What is expected: Among the lines below, keep only those from the one containing "Das gilt besonders" through the one containing "nutzen möchtest.", and reproduce them exactly.

[Source records]
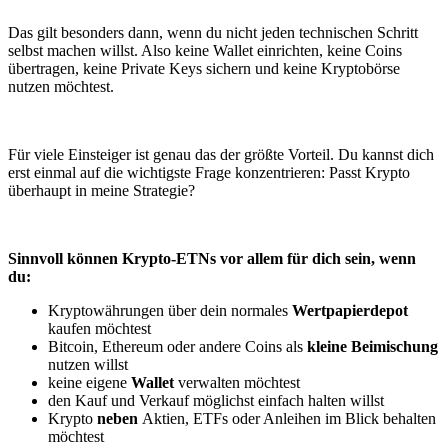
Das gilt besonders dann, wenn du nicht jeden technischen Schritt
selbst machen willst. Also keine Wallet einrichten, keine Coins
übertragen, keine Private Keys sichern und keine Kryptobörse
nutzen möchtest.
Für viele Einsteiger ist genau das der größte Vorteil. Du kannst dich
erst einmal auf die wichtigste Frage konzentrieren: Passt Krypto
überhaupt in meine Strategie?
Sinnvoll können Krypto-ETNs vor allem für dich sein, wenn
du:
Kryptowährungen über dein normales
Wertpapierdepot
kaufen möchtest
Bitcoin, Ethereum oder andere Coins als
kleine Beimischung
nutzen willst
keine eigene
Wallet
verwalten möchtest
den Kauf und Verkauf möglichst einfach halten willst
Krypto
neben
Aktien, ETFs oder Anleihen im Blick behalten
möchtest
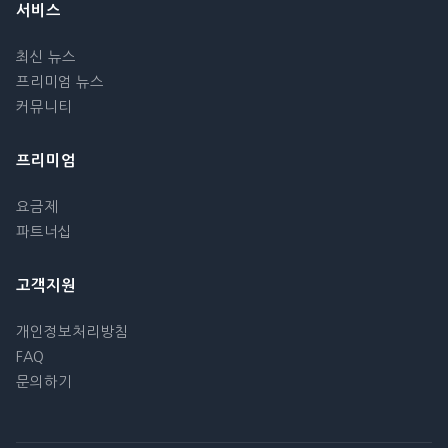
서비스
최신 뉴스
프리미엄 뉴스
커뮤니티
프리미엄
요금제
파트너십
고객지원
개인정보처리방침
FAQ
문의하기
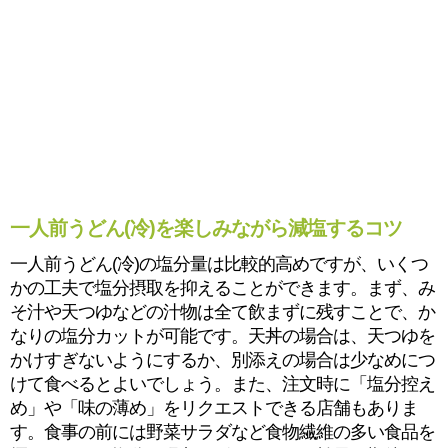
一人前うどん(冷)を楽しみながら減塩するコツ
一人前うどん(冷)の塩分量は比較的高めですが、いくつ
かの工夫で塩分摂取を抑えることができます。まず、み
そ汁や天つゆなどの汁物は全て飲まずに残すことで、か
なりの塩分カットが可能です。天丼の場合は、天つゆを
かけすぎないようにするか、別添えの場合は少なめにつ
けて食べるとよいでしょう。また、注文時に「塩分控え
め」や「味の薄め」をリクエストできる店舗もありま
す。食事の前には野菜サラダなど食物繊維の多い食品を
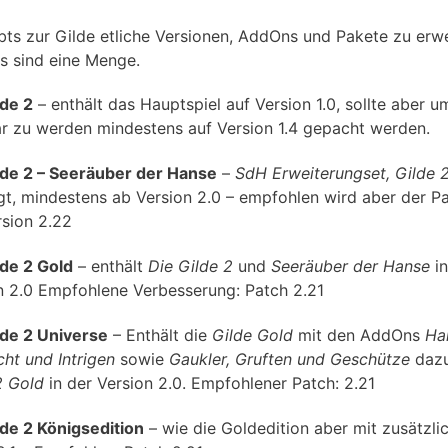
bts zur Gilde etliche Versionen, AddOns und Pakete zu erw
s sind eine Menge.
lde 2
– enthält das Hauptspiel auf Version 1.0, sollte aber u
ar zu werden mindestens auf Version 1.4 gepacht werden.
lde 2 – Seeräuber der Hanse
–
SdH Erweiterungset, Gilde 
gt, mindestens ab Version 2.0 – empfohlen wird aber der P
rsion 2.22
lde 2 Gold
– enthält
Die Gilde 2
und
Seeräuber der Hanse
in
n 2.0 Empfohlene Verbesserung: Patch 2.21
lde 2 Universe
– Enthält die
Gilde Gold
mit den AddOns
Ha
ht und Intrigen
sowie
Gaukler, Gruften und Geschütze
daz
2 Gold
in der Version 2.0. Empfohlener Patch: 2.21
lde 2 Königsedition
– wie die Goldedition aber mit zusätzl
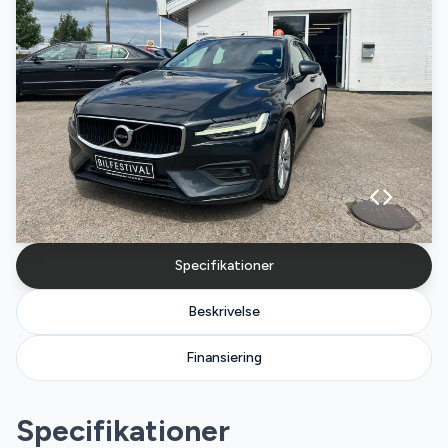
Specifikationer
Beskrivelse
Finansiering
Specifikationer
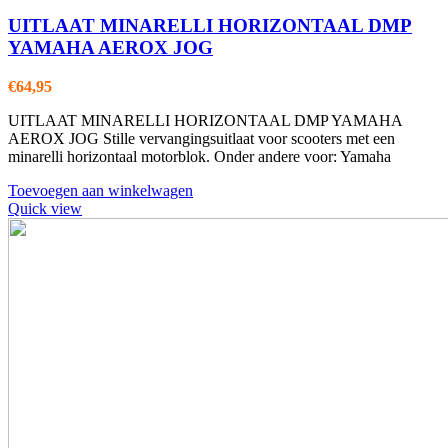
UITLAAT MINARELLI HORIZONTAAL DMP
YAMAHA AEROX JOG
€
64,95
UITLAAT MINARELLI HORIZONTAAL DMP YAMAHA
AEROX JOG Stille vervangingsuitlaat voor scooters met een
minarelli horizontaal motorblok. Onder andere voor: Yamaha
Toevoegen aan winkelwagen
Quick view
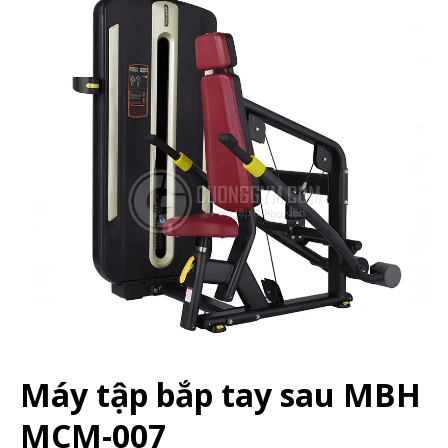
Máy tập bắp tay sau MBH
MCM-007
* * *
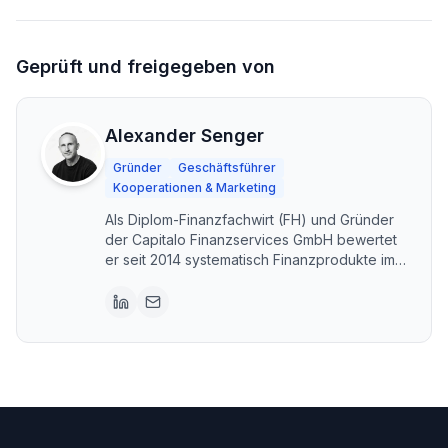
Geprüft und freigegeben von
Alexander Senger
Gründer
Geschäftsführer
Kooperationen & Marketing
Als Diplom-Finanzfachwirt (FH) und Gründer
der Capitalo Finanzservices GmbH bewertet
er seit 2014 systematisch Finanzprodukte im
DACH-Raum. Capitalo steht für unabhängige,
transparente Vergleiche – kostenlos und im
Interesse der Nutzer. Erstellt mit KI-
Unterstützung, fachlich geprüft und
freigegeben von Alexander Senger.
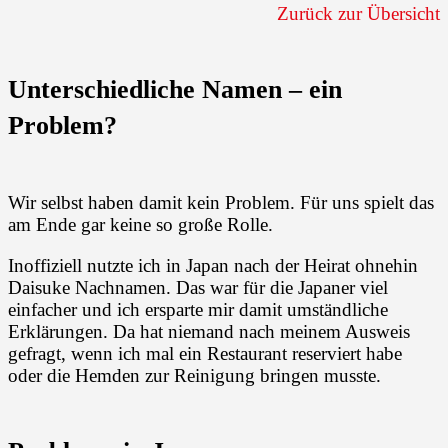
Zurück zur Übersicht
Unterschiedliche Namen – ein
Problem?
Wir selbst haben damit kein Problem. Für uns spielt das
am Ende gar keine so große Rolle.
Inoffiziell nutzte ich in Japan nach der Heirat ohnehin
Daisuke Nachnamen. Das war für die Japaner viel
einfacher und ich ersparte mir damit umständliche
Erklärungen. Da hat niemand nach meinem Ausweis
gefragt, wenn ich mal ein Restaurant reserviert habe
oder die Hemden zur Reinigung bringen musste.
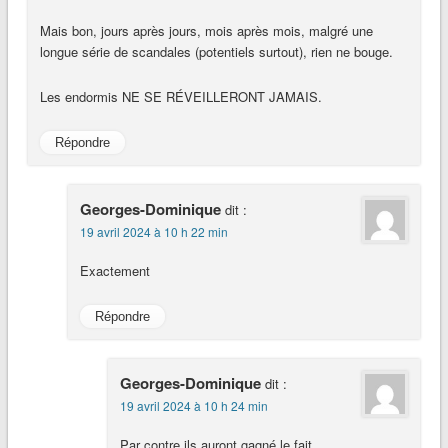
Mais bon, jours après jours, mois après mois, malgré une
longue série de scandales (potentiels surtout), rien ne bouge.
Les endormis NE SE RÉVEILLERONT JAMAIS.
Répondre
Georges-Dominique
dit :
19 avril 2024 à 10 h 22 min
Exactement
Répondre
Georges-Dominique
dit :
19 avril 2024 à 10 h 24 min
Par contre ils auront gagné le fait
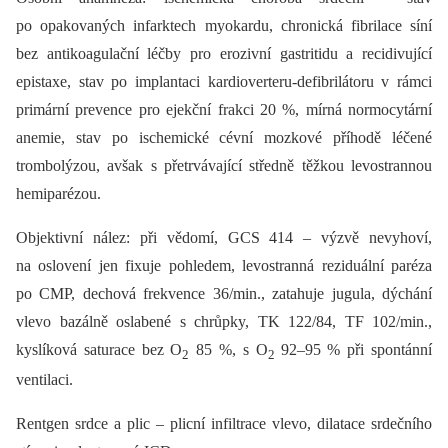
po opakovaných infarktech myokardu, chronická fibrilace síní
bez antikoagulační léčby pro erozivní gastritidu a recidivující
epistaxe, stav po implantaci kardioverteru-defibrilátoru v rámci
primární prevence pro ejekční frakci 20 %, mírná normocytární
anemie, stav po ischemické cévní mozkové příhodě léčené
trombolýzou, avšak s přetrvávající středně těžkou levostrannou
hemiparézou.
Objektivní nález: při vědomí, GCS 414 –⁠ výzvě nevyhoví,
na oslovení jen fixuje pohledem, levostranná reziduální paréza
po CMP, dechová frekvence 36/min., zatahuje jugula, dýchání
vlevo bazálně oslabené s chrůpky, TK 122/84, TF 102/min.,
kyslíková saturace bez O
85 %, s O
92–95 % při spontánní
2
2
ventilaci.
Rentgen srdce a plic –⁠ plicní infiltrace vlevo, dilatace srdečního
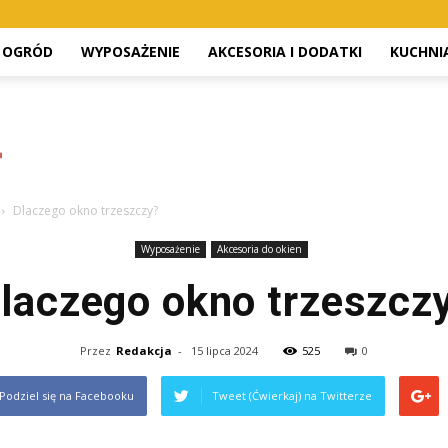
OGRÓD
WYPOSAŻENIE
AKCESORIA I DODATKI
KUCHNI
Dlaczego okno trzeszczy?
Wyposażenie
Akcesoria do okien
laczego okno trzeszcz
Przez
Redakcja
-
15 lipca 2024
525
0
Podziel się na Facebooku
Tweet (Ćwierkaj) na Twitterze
---
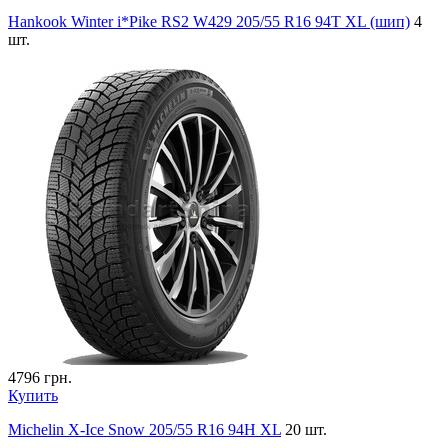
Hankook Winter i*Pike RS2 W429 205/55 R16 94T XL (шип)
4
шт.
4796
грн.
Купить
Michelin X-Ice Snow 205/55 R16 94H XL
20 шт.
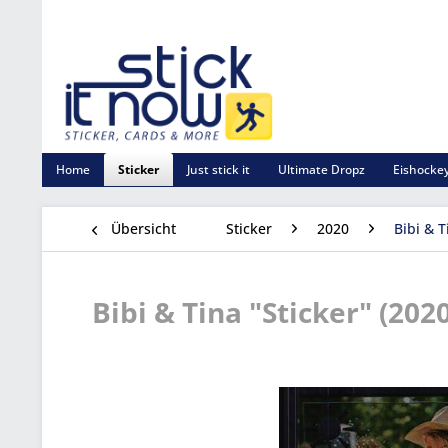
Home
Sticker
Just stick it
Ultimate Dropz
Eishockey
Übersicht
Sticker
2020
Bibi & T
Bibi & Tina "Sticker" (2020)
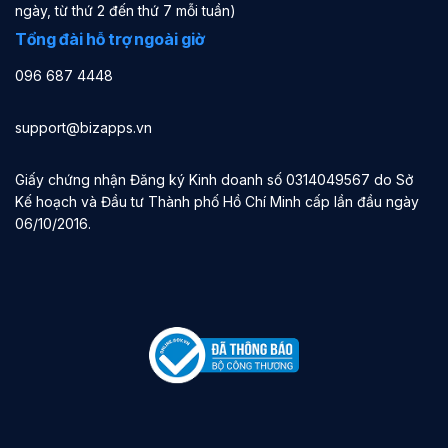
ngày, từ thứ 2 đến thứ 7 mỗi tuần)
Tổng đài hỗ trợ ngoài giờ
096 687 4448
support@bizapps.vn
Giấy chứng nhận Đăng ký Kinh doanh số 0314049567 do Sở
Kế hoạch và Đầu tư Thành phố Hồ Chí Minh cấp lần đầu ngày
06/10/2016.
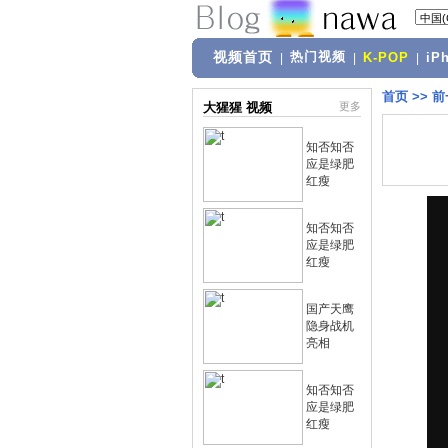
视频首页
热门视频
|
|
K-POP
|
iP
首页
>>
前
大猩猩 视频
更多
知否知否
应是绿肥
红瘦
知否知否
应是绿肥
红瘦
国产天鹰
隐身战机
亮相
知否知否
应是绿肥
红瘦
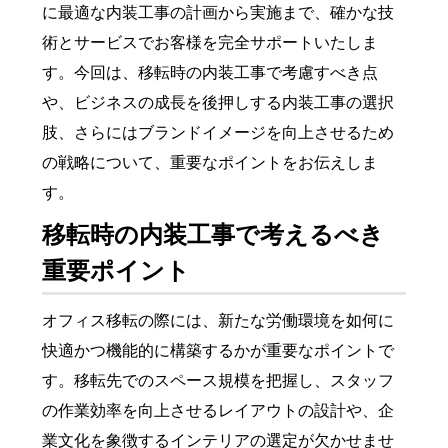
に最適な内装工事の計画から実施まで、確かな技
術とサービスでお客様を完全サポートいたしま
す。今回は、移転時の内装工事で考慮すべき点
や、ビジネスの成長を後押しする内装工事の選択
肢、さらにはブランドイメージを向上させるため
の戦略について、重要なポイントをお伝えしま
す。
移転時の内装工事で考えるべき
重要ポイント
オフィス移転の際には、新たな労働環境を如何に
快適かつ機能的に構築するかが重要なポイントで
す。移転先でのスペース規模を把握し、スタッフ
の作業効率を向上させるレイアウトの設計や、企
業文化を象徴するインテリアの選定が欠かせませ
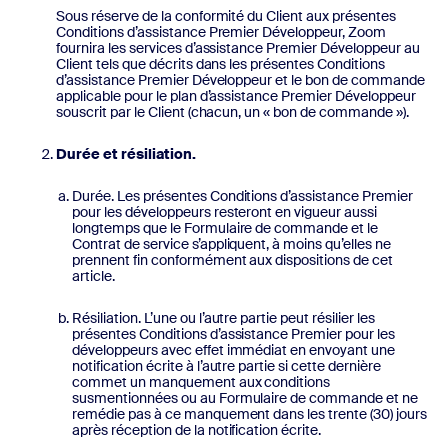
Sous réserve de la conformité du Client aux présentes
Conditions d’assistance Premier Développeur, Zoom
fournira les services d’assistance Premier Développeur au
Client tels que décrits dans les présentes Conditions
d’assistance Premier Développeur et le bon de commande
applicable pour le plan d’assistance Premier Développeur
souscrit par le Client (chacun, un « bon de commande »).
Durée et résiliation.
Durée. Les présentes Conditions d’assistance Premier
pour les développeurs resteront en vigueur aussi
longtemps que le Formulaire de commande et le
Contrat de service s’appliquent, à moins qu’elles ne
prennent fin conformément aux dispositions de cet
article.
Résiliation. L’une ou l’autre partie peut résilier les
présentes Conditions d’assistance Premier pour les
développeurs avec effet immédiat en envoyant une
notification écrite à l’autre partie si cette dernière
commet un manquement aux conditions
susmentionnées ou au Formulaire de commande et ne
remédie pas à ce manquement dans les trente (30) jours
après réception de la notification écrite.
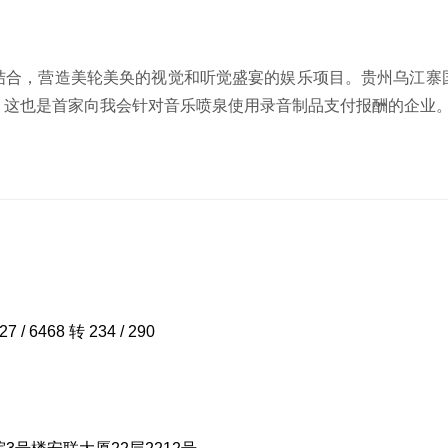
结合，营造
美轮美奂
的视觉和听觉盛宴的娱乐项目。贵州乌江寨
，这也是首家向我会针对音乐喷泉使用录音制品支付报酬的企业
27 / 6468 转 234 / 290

Response:
Das gilt besonders dann, wenn du nicht jeden technischen Schritt
selbst machen willst. Also keine Wallet einrichten, keine Coins
übertragen, keine Private Keys sichern und keine Kryptobörse
nutzen möchtest.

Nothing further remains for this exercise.